Puerto Rican baseball player (born 1964)

Michael Irvin Pérez Ortega (born October 19, 1964) is a Puerto Rican who played professional baseball as a pitcher in the Major Leagues for eight seasons in the 1990s. Perez played college baseball for the University of Florida and Troy State University, and thereafter, he played professionally for the St. Louis Cardinals, Chicago Cubs and Kansas City Royals.

==Career==
Perez was born in Yauco, Puerto Rico.

Perez received an athletic scholarship to attend the University of Florida, where he played for coach Joe Arnold's Florida Gators baseball team in 1985. He also attended Troy University in Troy, Alabama, and played for the Troy Trojans baseball team. Perez was selected by the St. Louis Cardinals in the twelfth round of the 1986 MLB draft.

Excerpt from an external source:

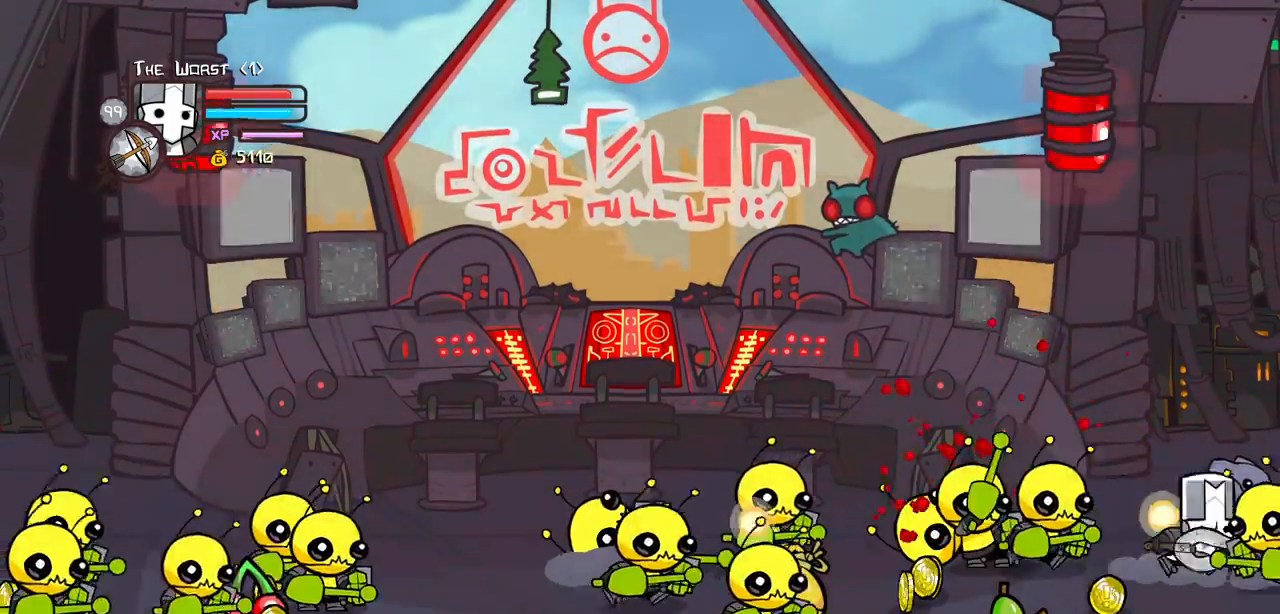
{"keys": ["down", "left"], "events": [[50, "left", "down"], [134, "right", "up"], [184, "block", "down"], [384, "block", "up"]]}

Perez made his late-season major league debut for the St. Louis Cardinals on September 5, 1990, and played for the Cardinals for five seasons from 1990 to 1994. He also played for the Chicago Cubs from 1995 to 1996, and the Kansas City Royals in 1997. Perez appeared in 313 games as a relief pitcher, finished 100 of them, and posted twenty-two saves. He retired after the 1997 season, and finished his major league career with a win–loss record of 24–16, 224 strikeouts, and an earned run average (ERA) of 3.56.